City to consider nearly $7 million referendum for road repairs
By Adam Hocking
MARSHFIELD — On May 10 the Marshfield Common Council will vote on if it should ask voters to support a referendum, likely on the Aug. 9 primary ballot, which would give the city just more than $6.8 million over the next five years, 2017-2021, to supplement both its asphalt program for maintaining streets and its budget for reconstructing those in need.
The referendum discussion will take place at the same meeting in which the council will also vote on whether or not to approve the city’s Capital Improvement Program (CIP), a five-year financial plan that outlines the city’s priorities in capital spending. If passed, referendum dollars would be “added to the Capital Improvement Program,” said City Administrator Steve Barg.
A passed referendum would mean about an 11 percent increase in the city’s property tax rate from $9.07 to $10.07 per $1,000 of assessed home value for that five-year period.
“It’s a noteworthy increase. It would be for only a five-year period, is the intent, to try and get caught up (on road maintenance),” Barg said.
The city is looking at the August primary so that, if approved, referendum dollars could more easily fit into 2017 budget planning discussions. The November general election would take place towards the end of the city’s budget planning for 2017, though the council could decide to place the referendum on that ballot.
The existing CIP already contains about $9.1 million for asphalt resurfacing work from 2017-2021 and about $3.3 million for three road reconstruction projects in that same time frame. Those reconstructs would be on East 29th Street from South Washington Avenue to Veteran’s Parkway, East 17th Street from Maple Avenue to Peach Avenue, and Lincoln Avenue from West Fifth Street to Adler Road.
The city’s asphalt program consists of two main processes. Mill-in-place is where an existing asphalt road is ground up, reshaped, and a new 3-inch asphalt layer is placed on top of the road, Director of Public Works Dan Knoeck said. Alternately, concrete streets are patched up and then overlaid with either a 2- or 3-inch layer of asphalt.

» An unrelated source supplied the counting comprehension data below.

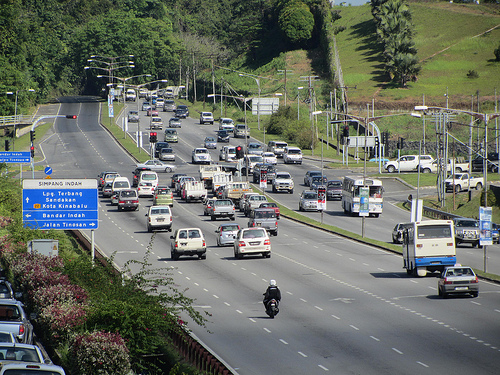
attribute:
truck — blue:
[403, 219, 456, 276]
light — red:
[25, 108, 78, 178]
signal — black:
[149, 132, 156, 160]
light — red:
[149, 131, 156, 135]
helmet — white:
[263, 275, 281, 285]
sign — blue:
[44, 166, 53, 176]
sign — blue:
[18, 181, 100, 237]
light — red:
[130, 197, 140, 202]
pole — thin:
[88, 228, 97, 270]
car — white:
[144, 195, 176, 242]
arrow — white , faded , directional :
[332, 295, 356, 306]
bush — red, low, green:
[30, 267, 102, 337]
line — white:
[231, 306, 243, 317]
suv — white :
[231, 224, 276, 266]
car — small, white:
[433, 263, 475, 298]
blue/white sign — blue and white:
[20, 175, 103, 230]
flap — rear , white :
[415, 263, 434, 281]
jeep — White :
[231, 216, 275, 256]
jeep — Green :
[148, 187, 176, 209]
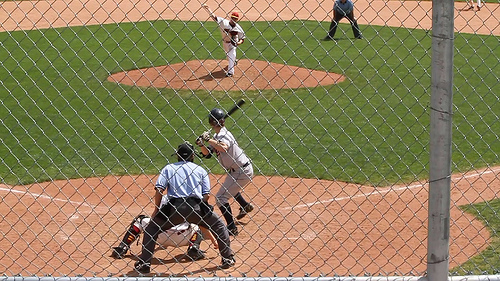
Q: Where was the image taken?
A: It was taken at the field.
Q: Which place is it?
A: It is a field.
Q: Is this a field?
A: Yes, it is a field.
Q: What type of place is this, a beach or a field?
A: It is a field.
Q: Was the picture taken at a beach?
A: No, the picture was taken in a field.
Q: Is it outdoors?
A: Yes, it is outdoors.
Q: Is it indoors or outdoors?
A: It is outdoors.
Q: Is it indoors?
A: No, it is outdoors.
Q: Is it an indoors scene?
A: No, it is outdoors.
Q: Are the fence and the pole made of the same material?
A: Yes, both the fence and the pole are made of metal.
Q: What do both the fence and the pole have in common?
A: The material, both the fence and the pole are metallic.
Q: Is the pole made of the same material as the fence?
A: Yes, both the pole and the fence are made of metal.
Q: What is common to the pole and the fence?
A: The material, both the pole and the fence are metallic.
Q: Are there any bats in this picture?
A: Yes, there is a bat.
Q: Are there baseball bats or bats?
A: Yes, there is a bat.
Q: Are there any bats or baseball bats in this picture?
A: Yes, there is a bat.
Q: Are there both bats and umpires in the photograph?
A: Yes, there are both a bat and an umpire.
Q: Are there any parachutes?
A: No, there are no parachutes.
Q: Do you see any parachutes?
A: No, there are no parachutes.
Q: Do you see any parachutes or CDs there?
A: No, there are no parachutes or cds.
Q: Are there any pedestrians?
A: No, there are no pedestrians.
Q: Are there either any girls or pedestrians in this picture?
A: No, there are no pedestrians or girls.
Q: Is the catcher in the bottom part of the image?
A: Yes, the catcher is in the bottom of the image.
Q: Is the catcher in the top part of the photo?
A: No, the catcher is in the bottom of the image.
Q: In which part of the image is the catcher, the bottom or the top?
A: The catcher is in the bottom of the image.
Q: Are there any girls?
A: No, there are no girls.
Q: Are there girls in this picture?
A: No, there are no girls.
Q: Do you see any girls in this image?
A: No, there are no girls.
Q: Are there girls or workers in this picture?
A: No, there are no girls or workers.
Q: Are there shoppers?
A: No, there are no shoppers.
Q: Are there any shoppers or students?
A: No, there are no shoppers or students.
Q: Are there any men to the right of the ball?
A: Yes, there is a man to the right of the ball.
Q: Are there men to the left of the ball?
A: No, the man is to the right of the ball.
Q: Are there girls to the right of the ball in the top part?
A: No, there is a man to the right of the ball.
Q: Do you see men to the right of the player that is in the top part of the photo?
A: Yes, there is a man to the right of the player.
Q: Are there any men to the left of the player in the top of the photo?
A: No, the man is to the right of the player.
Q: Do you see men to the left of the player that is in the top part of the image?
A: No, the man is to the right of the player.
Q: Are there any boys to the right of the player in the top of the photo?
A: No, there is a man to the right of the player.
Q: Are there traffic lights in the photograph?
A: No, there are no traffic lights.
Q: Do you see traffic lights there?
A: No, there are no traffic lights.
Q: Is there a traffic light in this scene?
A: No, there are no traffic lights.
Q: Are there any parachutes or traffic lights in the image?
A: No, there are no traffic lights or parachutes.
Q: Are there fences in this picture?
A: Yes, there is a fence.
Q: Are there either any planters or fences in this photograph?
A: Yes, there is a fence.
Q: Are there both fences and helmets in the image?
A: Yes, there are both a fence and a helmet.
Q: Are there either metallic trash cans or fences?
A: Yes, there is a metal fence.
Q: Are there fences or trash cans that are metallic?
A: Yes, the fence is metallic.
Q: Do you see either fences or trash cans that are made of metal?
A: Yes, the fence is made of metal.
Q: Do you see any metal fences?
A: Yes, there is a metal fence.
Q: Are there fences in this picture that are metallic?
A: Yes, there is a fence that is metallic.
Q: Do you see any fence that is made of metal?
A: Yes, there is a fence that is made of metal.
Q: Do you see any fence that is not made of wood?
A: Yes, there is a fence that is made of metal.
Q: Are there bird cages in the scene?
A: No, there are no bird cages.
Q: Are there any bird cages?
A: No, there are no bird cages.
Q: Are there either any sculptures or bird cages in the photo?
A: No, there are no bird cages or sculptures.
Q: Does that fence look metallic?
A: Yes, the fence is metallic.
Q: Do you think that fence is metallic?
A: Yes, the fence is metallic.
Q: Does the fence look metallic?
A: Yes, the fence is metallic.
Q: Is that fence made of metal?
A: Yes, the fence is made of metal.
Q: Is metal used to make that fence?
A: Yes, the fence is made of metal.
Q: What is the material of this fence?
A: The fence is made of metal.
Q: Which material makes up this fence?
A: The fence is made of metal.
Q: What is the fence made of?
A: The fence is made of metal.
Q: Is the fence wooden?
A: No, the fence is metallic.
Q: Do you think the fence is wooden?
A: No, the fence is metallic.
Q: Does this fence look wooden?
A: No, the fence is metallic.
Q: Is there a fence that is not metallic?
A: No, there is a fence but it is metallic.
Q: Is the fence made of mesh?
A: No, the fence is made of metal.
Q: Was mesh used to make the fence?
A: No, the fence is made of metal.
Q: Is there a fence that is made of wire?
A: No, there is a fence but it is made of metal.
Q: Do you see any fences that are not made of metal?
A: No, there is a fence but it is made of metal.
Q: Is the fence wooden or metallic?
A: The fence is metallic.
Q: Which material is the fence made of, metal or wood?
A: The fence is made of metal.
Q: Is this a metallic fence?
A: Yes, this is a metallic fence.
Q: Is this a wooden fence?
A: No, this is a metallic fence.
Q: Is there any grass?
A: Yes, there is grass.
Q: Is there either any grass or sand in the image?
A: Yes, there is grass.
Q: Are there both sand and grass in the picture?
A: No, there is grass but no sand.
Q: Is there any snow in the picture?
A: No, there is no snow.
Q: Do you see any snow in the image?
A: No, there is no snow.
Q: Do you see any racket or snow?
A: No, there are no snow or rackets.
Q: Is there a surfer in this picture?
A: No, there are no surfers.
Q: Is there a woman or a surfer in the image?
A: No, there are no surfers or women.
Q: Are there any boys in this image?
A: No, there are no boys.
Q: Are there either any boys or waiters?
A: No, there are no boys or waiters.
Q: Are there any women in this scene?
A: No, there are no women.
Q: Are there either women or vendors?
A: No, there are no women or vendors.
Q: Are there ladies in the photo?
A: No, there are no ladies.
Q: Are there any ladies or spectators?
A: No, there are no ladies or spectators.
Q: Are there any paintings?
A: No, there are no paintings.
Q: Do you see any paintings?
A: No, there are no paintings.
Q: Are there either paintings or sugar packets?
A: No, there are no paintings or sugar packets.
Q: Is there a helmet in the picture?
A: Yes, there is a helmet.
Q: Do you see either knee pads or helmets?
A: Yes, there is a helmet.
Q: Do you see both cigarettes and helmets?
A: No, there is a helmet but no cigarettes.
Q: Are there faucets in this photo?
A: No, there are no faucets.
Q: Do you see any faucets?
A: No, there are no faucets.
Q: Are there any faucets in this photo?
A: No, there are no faucets.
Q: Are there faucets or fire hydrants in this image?
A: No, there are no faucets or fire hydrants.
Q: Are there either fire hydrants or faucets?
A: No, there are no faucets or fire hydrants.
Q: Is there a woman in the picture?
A: No, there are no women.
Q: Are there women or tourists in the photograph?
A: No, there are no women or tourists.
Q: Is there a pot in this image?
A: No, there are no pots.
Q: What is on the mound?
A: The pitcher is on the mound.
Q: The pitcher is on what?
A: The pitcher is on the mound.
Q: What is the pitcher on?
A: The pitcher is on the mound.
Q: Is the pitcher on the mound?
A: Yes, the pitcher is on the mound.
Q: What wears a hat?
A: The pitcher wears a hat.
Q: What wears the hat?
A: The pitcher wears a hat.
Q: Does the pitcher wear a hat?
A: Yes, the pitcher wears a hat.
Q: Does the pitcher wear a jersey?
A: No, the pitcher wears a hat.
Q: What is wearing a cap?
A: The pitcher is wearing a cap.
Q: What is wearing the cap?
A: The pitcher is wearing a cap.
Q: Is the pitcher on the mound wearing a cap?
A: Yes, the pitcher is wearing a cap.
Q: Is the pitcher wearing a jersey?
A: No, the pitcher is wearing a cap.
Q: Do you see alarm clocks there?
A: No, there are no alarm clocks.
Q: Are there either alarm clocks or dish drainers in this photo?
A: No, there are no alarm clocks or dish drainers.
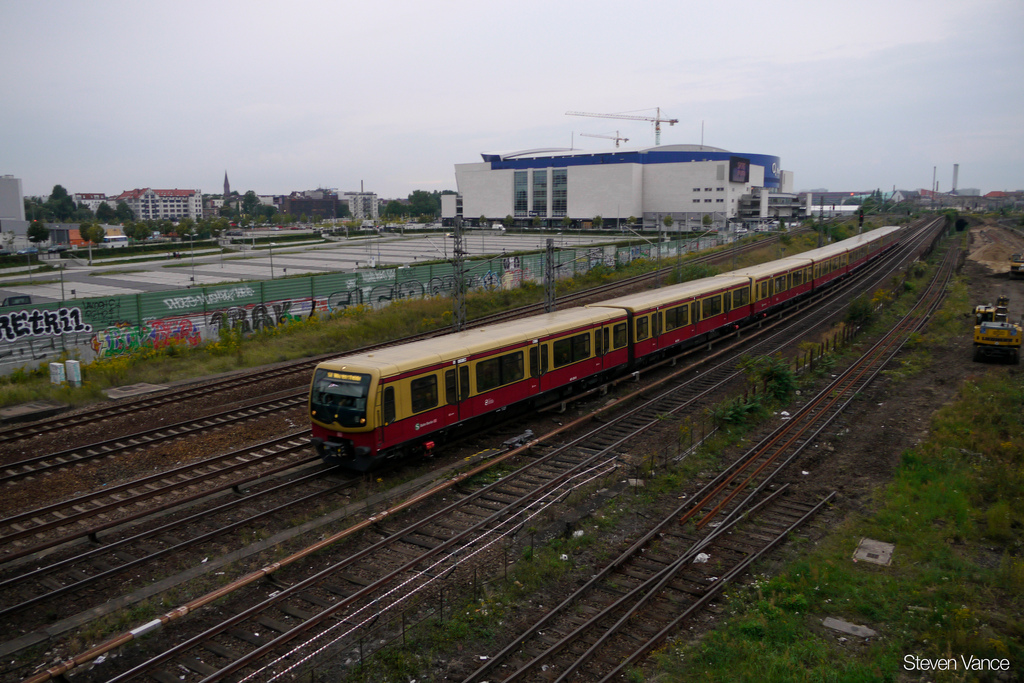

“We just can’t afford to reconstruct streets anymore, so were putting an asphalt overlay on — we’re doing an asphalt resurfacing — when really there’s greater needs to those streets,” Knoeck said.
Of the $6.8 million in potential referendum funding, about $1.8 million would go to the city’s asphalt program, and about $5 million would allow for ten street reconstruction projects. Those reconstructions would be: Laurel Court, West Fifth Street from South Chestnut Avenue to South Oak Avenue, West Ninth Street from South Central Avenue to South Chestnut Avenue, South Chestnut Avenue from West Ninth Street to West 11th Street, East Arnold Street from North Peach Avenue to North Elm Avenue, North Broadway Avenue from West Blodgett Street to West North Street, West Blodgett Street from St Joseph Avenue to North Wood Avenue, West Cleveland Street from North Walnut Avenue to West Doege Street, West Grant Street from North Central Avenue to North Chestnut Avenue, and North Schmidt Avenue from West State Street to West Ives Street.
Knoeck said that the sections of road that could be addressed if a referendum were to pass have a “combination of needs,” potentially including underground utility work, adding a sidewalk to the street, and reconstructing the surface of the street.
“I think the council feels like we need to put this out there, and the voters have to decide,” Barg said. He later added, “Those (10) streets on there, you know, they will not happen unless this referendum is passed. Otherwise, apart from this list, they’re (the streets to be reconstructed) beyond the five-year window. They’re just not on the radar.”
Knoeck said if the referendum did not pass, the ten streets would be candidates for asphalt resurfacing instead of reconstruction, which would improve the condition of the roads but not “solve the root of the problem.”
“We’ve been behind, I think, for years. It’s fair to say. There’s work we’d like to do that we just can’t afford, and it’s a question of whether the voters see that vision or not,” Barg said.